Electron and the energy market
One startup working on blockchain outside physical supply chains is Electron, which is building a system for sharing information between those involved in supplying energy. Co-founder Jo-Jo Hubbard says data on the UK’s 55 million gas and electricity meters is held by about two dozen organisations and shared through a monthly DVD. Partly because of this, it takes up to three weeks to switch supplier and about one in 20 switches fail to happen because of bad data.
Electron has built a blockchain platform with the scale to hold this information, although it is currently filled with dummy data. “We wanted to show that blockchain could handle the energy sector at a national scale,” says Hubbard. The company is talking to independent suppliers, which are more likely to benefit from switching than the legacy ones, about using its system, which it plans to provide free with charges for extra services.
She says it may also be used for smart grid processes, such as local load-balancing of supply and demand. “Having a perfect record of where all the meters in the UK are is a key piece of infrastructure for getting that sort of localised flexibility set up,” says Hubbard. “I think blockchain is good at creating trust and transparency between service providers and service users.”
Jo-Jo Hubbard, Electron
Some of the data Electron may handle will be personal, such as information from smart meters, which could be used by rival suppliers on a one-off basis to generate quotes based on actual usage. Although the company is still looking at how to handle personal data, Hubbard says a blockchain system can contain access tokens or hashes of this data, with other systems holding the sensitive information.

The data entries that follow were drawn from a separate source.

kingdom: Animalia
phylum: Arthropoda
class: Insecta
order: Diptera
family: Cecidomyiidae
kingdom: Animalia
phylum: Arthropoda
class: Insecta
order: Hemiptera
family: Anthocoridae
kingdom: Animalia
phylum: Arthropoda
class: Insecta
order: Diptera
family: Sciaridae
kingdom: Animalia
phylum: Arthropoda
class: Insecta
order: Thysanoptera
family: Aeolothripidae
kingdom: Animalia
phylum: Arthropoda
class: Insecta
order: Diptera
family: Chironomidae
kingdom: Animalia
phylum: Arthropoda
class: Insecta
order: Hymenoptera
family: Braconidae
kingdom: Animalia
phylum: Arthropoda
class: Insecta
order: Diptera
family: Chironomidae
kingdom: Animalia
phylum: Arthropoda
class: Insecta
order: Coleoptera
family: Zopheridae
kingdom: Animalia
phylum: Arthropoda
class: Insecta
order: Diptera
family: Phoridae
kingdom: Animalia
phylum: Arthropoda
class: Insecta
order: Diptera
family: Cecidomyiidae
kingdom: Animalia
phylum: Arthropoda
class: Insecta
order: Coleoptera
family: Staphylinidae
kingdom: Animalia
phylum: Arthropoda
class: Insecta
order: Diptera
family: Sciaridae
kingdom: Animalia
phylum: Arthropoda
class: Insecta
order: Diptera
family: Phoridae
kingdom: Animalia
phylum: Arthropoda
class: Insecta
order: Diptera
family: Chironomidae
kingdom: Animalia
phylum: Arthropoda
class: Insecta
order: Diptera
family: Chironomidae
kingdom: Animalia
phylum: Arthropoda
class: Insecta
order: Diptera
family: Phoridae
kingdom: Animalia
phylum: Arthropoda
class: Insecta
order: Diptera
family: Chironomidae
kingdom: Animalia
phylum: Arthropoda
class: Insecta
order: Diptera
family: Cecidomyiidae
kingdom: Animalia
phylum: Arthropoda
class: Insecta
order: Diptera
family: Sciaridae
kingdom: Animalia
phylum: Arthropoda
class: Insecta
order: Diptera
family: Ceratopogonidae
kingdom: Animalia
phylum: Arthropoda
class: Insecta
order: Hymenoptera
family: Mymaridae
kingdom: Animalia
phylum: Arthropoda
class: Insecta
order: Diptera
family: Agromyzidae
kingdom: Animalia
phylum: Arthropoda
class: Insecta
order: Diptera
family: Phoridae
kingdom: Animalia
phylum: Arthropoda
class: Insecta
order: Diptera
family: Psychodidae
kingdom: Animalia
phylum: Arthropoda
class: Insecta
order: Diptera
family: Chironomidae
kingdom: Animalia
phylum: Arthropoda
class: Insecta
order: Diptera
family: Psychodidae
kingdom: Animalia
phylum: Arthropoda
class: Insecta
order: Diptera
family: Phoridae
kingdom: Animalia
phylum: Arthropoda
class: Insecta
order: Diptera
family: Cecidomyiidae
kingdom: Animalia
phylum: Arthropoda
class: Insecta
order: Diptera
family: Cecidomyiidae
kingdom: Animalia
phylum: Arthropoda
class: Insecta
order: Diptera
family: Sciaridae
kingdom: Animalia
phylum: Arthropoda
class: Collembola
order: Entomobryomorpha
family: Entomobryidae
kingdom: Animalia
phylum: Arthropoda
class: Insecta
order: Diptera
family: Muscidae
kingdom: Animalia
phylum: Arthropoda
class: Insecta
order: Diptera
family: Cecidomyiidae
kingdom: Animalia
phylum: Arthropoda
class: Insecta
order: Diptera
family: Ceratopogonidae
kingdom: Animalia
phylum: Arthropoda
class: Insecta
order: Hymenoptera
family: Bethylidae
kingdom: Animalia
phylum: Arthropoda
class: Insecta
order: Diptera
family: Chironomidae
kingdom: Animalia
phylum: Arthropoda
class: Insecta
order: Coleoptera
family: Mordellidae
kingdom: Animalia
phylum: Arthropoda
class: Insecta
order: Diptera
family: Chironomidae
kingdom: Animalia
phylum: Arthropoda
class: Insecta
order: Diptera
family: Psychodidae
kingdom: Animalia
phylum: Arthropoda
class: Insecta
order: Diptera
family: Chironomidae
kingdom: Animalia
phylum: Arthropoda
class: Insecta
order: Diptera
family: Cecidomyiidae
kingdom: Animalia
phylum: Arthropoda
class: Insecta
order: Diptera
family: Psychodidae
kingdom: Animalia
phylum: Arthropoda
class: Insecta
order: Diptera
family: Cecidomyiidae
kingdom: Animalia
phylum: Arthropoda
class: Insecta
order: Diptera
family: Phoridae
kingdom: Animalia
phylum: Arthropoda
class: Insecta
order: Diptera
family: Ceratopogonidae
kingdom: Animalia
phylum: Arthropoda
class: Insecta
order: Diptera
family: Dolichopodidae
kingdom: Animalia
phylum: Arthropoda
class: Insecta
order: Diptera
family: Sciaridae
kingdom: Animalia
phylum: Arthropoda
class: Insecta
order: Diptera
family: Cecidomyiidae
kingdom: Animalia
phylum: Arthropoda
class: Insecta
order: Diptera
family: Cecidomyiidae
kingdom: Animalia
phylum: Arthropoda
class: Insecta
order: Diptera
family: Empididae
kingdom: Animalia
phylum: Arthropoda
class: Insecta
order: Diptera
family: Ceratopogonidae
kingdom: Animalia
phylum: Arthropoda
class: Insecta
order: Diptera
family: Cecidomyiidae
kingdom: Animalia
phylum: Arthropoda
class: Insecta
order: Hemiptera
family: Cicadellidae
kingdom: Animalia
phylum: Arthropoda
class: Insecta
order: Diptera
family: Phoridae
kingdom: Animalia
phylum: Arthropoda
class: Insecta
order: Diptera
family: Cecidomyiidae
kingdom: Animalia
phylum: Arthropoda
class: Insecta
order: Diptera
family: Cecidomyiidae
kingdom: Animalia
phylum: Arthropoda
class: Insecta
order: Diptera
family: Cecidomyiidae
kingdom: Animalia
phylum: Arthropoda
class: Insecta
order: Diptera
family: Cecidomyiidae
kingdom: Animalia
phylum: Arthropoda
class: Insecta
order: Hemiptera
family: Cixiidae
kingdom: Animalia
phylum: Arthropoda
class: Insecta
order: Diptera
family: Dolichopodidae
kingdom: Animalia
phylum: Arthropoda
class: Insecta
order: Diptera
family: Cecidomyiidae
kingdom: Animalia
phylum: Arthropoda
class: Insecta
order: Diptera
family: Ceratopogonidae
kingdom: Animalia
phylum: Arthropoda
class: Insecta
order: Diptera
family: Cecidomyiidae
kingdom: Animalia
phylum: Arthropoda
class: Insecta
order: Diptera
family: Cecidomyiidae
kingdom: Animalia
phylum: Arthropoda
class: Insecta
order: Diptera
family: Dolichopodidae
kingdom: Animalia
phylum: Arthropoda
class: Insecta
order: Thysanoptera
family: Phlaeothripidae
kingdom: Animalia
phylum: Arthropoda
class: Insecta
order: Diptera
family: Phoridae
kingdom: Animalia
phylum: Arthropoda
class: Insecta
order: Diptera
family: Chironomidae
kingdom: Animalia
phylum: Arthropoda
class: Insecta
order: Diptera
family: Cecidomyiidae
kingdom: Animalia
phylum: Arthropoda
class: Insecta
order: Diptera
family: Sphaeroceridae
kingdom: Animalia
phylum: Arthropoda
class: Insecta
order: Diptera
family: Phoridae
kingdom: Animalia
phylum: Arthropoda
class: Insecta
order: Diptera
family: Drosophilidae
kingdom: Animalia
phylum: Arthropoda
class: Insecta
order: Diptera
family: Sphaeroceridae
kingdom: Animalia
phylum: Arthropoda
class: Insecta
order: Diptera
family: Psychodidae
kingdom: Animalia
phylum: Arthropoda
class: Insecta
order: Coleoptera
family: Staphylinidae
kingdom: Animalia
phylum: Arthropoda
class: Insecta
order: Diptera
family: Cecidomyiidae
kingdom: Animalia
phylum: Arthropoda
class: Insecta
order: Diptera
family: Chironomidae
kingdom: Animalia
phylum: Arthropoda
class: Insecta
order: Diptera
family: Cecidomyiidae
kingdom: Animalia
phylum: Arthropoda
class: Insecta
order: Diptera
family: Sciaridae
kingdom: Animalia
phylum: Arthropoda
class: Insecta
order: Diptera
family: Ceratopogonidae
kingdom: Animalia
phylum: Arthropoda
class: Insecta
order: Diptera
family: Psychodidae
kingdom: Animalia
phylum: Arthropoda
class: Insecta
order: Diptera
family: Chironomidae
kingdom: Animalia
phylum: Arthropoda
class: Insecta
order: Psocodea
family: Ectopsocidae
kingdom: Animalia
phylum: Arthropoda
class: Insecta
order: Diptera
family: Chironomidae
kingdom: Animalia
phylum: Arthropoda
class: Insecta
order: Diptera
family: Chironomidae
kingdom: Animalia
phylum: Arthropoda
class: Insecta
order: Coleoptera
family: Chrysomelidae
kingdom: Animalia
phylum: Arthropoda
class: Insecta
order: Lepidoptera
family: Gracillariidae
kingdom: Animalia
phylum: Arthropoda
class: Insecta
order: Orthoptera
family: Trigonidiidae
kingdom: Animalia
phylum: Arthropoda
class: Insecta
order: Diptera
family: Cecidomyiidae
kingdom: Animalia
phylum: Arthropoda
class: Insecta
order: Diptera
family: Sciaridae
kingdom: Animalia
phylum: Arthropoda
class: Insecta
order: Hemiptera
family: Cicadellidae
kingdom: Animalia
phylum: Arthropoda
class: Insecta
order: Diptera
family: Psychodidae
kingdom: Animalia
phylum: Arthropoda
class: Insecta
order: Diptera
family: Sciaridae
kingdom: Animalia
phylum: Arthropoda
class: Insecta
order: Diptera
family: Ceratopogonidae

Other potential uses for blockchain include recording access to personal healthcare records, which Google’s UK-based DeepMind artificial intelligence unit plans to use for its controversial work with NHS patient data.
IBM is working with the US Food and Drug Administration on using blockchain to track use of personal health data by its Watson system, initially focusing on oncology.
Blockchain could also be used to validate personal qualifications, with the UK’s Ufi charitable trust funding a research project into how this could work. Tony Wheeler, head of innovation at Digital Assess, which is undertaking the project, says that although the technology looks relatively simple, there could be cultural resistance from awarding bodies.
He thinks such a ledger would work best if run by a trusted institution, such as Ufi or Jisc, a membership organisation that provides shared IT services to UK higher and further education institutions.
Zimrii and independent musicians
Australian startup Zimrii is working on a blockchain-based service that will allow independent musicians to sell downloads to fans, distribute the proceeds between collaborators, and allow interaction with managers. “In the music industry, there are a lot of intermediaries involved in the creation and production of music,” says co-founder Mo Jalloh. “We are targeting independent music artists who do appear on Spotify but don’t have as much power as they would through a distributed platform.”
Zimrii, which hopes to launch its service in September, plans to allow musicians to decide how much they charge and how this is split.
“It is suited for processes where there are a lot of steps in a process, and you’re looking to reduce the amount of inefficiencies in that,” Jalloh says of blockchain. “It brings two parties together where there’s a lack of trust in that relationship. Blockchain enables that trust to be established, and enables commerce or transactions to occur.”